Quinto, en aquella barra que parecía un púlpito; Claudio... todos ellos con una atmósfera tipo Casablanca, pero sin piano. Cuantas veces en verano nos acercábamos al de Blas, a jugar a los bolos y a merendar
 aquel plato de escabeche con cebolla que nos sabía a gloria


Recuerdo , siendo pequeño, una anécdota que me llamó la atención de pequeño en Blas. Un grupo de mayores con el oido pegado a una radio en la que radiaban un partido de España. recuerdo la seriedad y silencio de un guardia que creo se llamaba Polo, que solo perdía la impasibilidad cuando España metía gol y se echaba un vaso de vino al coleto.
Blas siempre fue algo especial para los boñareses, porque era más que un bar.
Había otros más modernizados y puestos al día por aquello del turismo: el bar Viejo, el Central, eran más de tertulia y partidas.

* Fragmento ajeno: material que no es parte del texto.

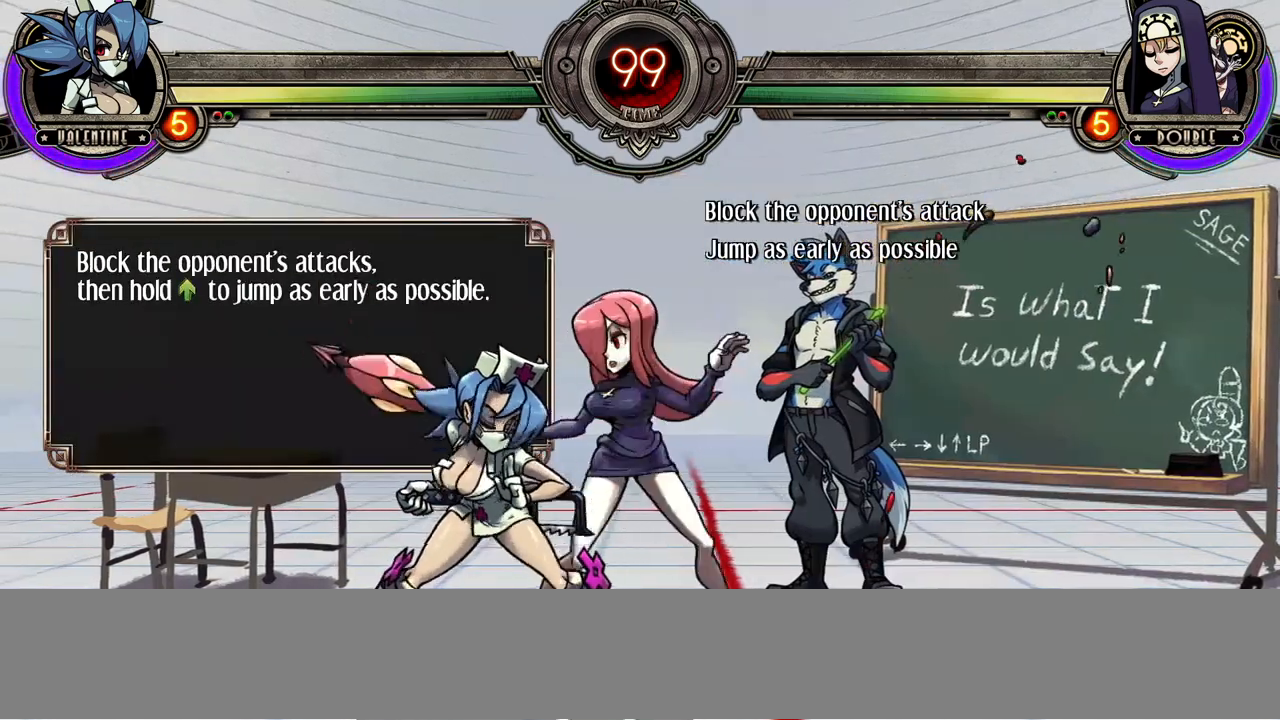
{"dt_ms": 500, "buttons": ["DPAD_DOWN", "DPAD_LEFT"], "events": [[67, "DPAD_DOWN", "down"], [67, "DPAD_LEFT", "down"]]}
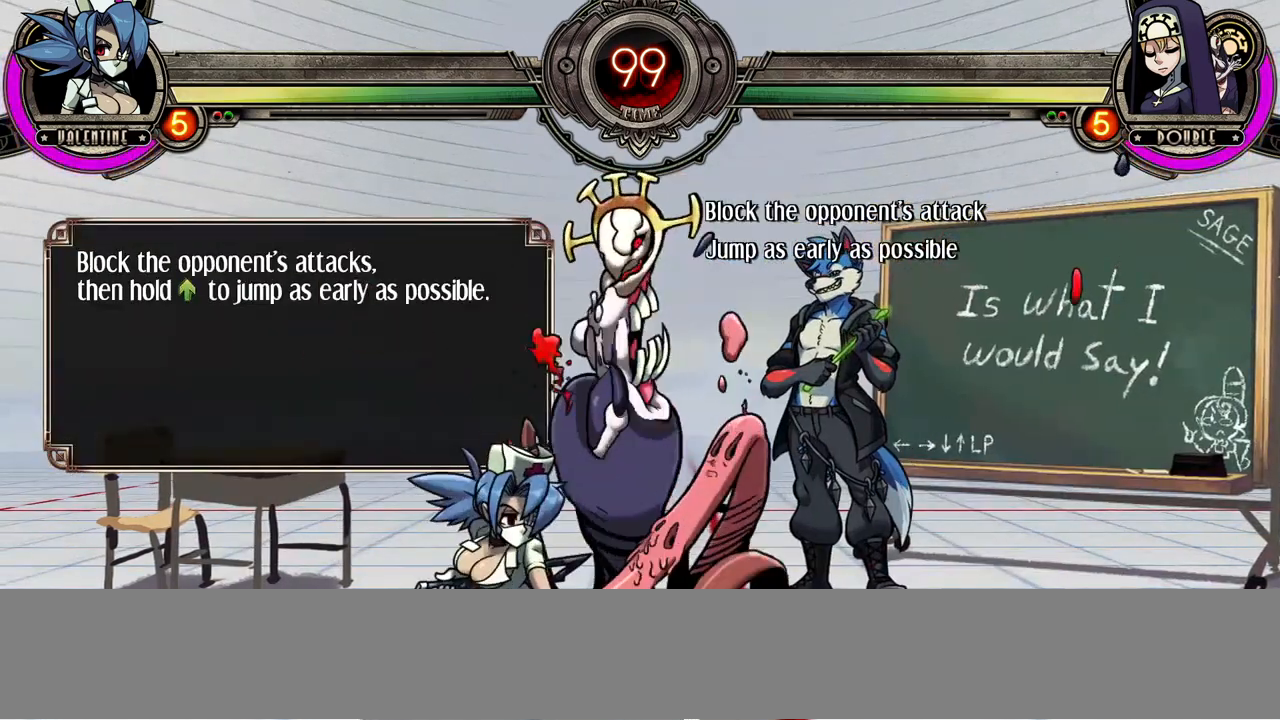
{"dt_ms": 500, "buttons": ["DPAD_LEFT"], "events": [[500, "DPAD_DOWN", "up"]]}
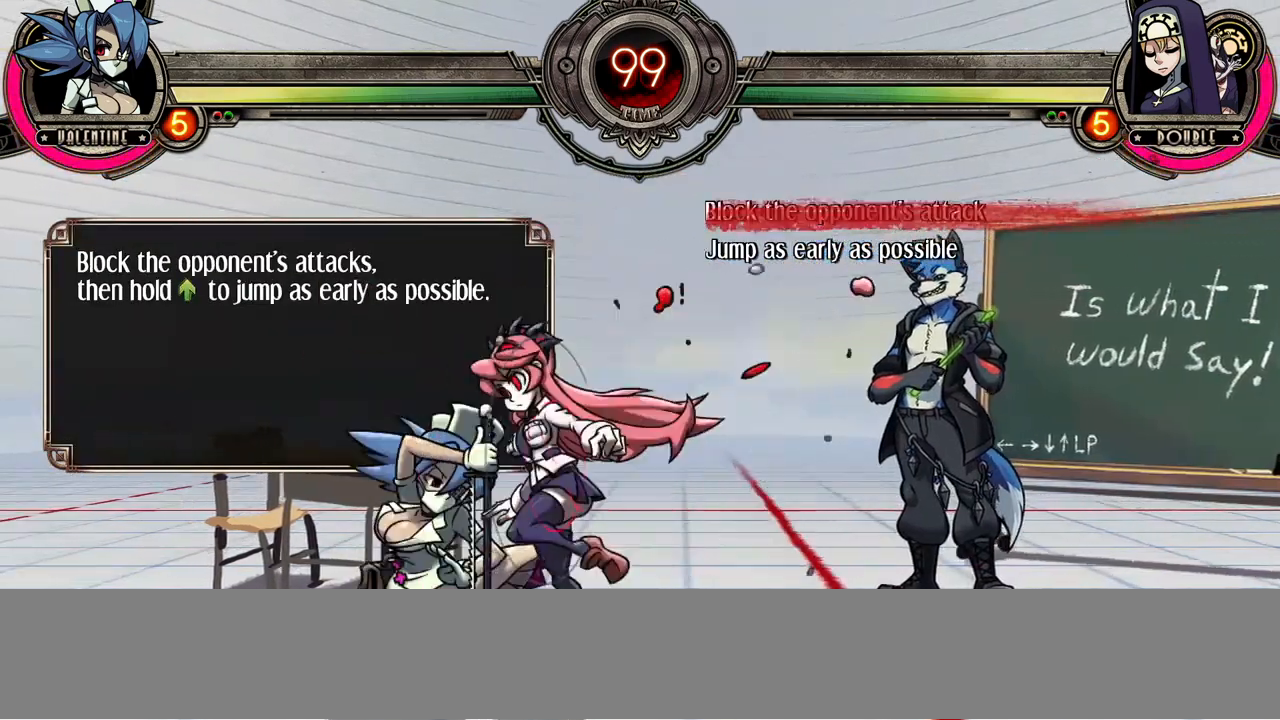
{"dt_ms": 500, "buttons": ["DPAD_UP", "DPAD_LEFT"], "events": [[333, "SQUARE", "down"], [333, "TRIANGLE", "down"], [483, "DPAD_UP", "down"], [483, "SQUARE", "up"], [483, "TRIANGLE", "up"]]}
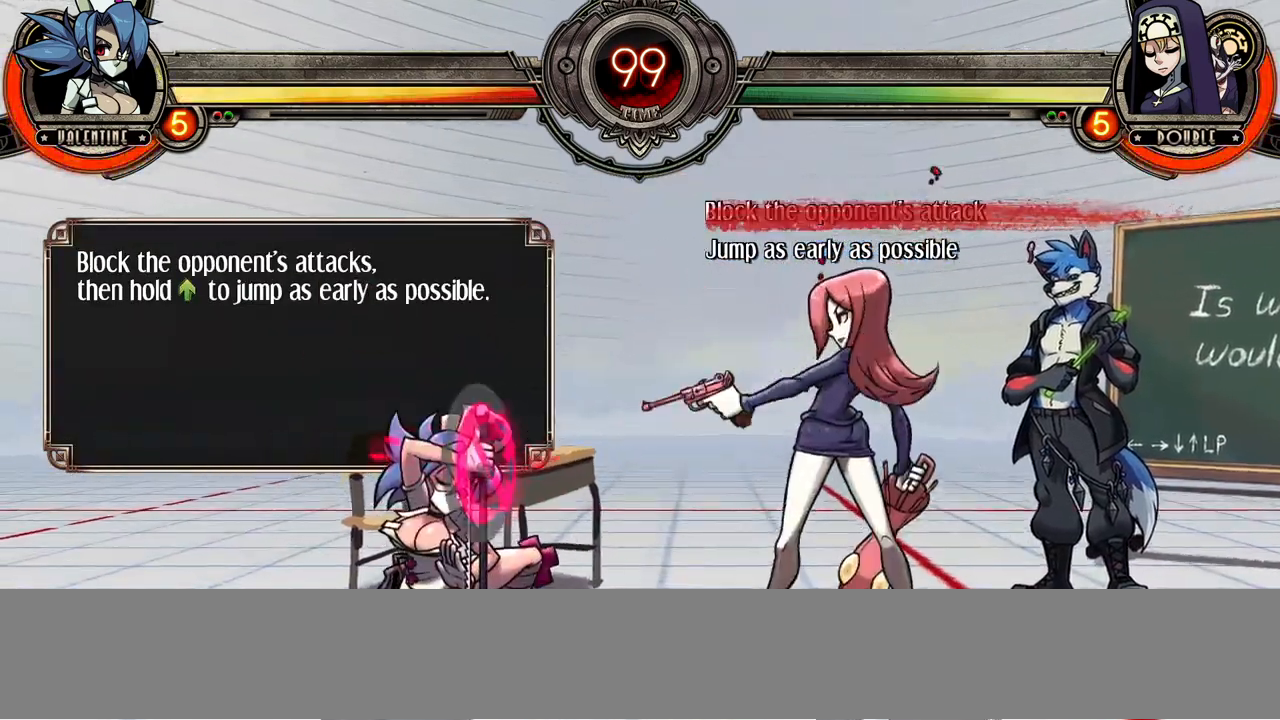
{"dt_ms": 500, "buttons": ["DPAD_UP"], "events": [[17, "DPAD_LEFT", "up"]]}
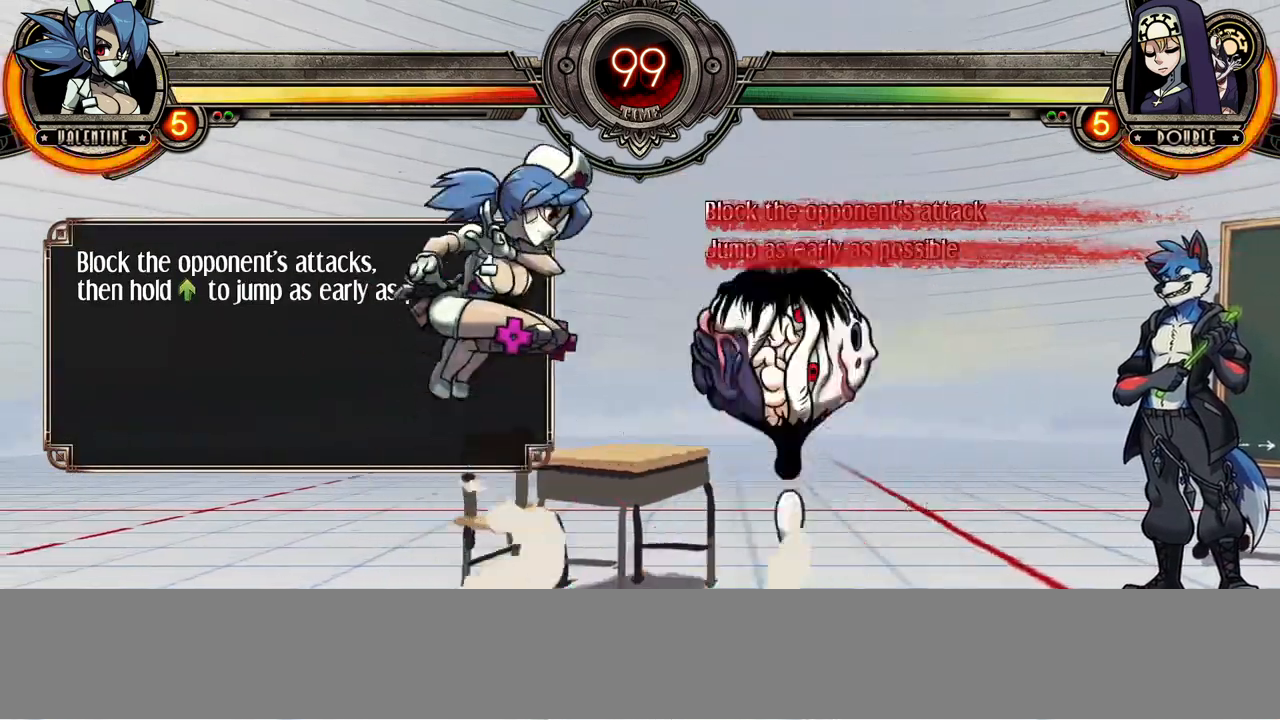
{"dt_ms": 500, "buttons": ["DPAD_UP"], "events": []}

Los había también intermedios, en los que se bebía y se podía tomar unos buenos platos: el Manquín, inolvidable, bilbaino por todos los costaos, con su llamada por la cañeria para que bajaran los calamares; el Moreno, recogido , pero bullanguero; Cordobín, siempre lleno y ágil en el servicio, el de Isidro, servido por sus dos "mesoneras"....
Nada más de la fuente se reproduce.